In Magyar Hírlap, philosopher Ervin Nagy, one of the co-founders of Jobbik, who left the radical right-wing organisation when it started voicing racist opinions and opposing Fidesz, thinks that we are witnessing the death-throes of the Socialist Party, “and can write its obituary” before the mandate of the Parliament elected this year expires. He doesn’t find that agony surprising, on the contrary he believes it would have been only too natural for the post-communist party to die out as soon as dictatorship was replaced by democracy. He warns the right wing, however, not to gloat over the sight of such rivalry within the leftist camp, because this is only the prelude to a stronger and more viable opposition to the present government. What is at stake within the Left is which group will replace the Socialist party as Fidesz’s leading challenger. The only question is whether any of the contenders will be able to come up with convincing and charismatic personalities. For the Socialist Party has been a stagnant pool of people who had no talent and were morally weak. They have been no match for Fidesz and therefore their disappearance will be a positive development not just for pro-government groups, but for left-wingers as well.

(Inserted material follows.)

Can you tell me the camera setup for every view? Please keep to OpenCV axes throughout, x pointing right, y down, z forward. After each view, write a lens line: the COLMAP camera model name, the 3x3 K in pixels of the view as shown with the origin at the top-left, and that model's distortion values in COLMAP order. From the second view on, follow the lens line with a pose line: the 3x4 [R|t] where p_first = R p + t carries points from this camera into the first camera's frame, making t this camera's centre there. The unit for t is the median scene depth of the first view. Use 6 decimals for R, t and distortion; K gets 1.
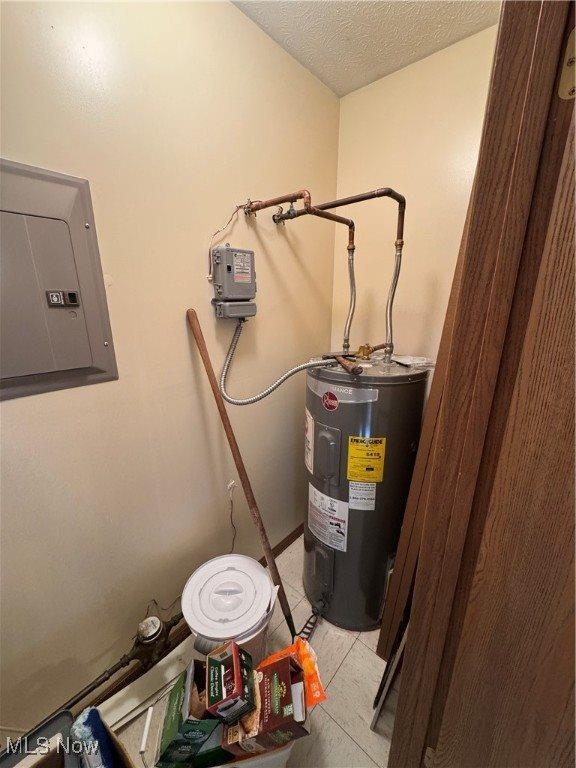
lens RADIAL K [[305.7, 0, 288.0], [0, 305.7, 384.0], [0, 0, 1]] dist [-0.006400, 0.000151]
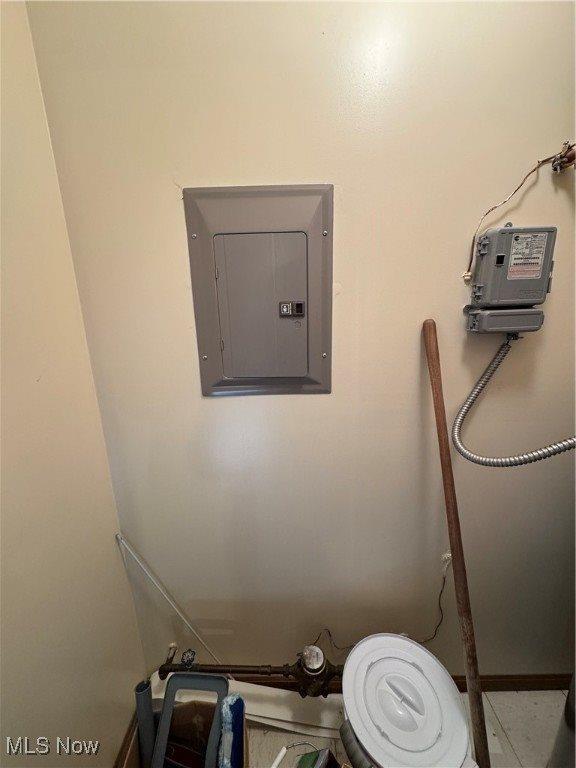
lens RADIAL K [[305.7, 0, 288.0], [0, 305.7, 384.0], [0, 0, 1]] dist [-0.006400, 0.000151]
pose [[0.650754, 0.168436, -0.740371, 0.042787], [-0.181954, 0.981267, 0.063310, -0.068056], [0.737165, 0.093514, 0.669211, 0.231433]]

In 168 Óra, historian György Földes, who served as chairman of the National Board of the MSZP in the mid-90s, suggests that the Left must start reorganising itself from scratch. In his contribution to a debate on the crisis of the Left in the left liberal weekly, Földes suggests that the roots of the failure of the Socialist Party lie in the unfulfilled promise of the regime change, namely that the enrichment of the elite will be accompanied by higher living standards throughout society. The right wing has skilfully exploited the failure of modernisation and united around itself a majority of people left without a future who hope at least for a certain degree of security which might only be guaranteed by the state. The Socialists, on the contrary, were too confident that European integration would solve the problems of the majority. In consequence, they did not work out a strategy promising more social justice and more inclusion. By now it is too late for them; they are not considered either credible or fit for the job. As a result of the financial crisis, the Left is bumping into a similar problem in the West as well: the desire for safety and security might overwrite expectations of social justice. Under such conditions a new beginning is needed and in the short run left-wing forces should not hope to defeat Fidesz but rather to systematically rebuild themselves, Földes concludes.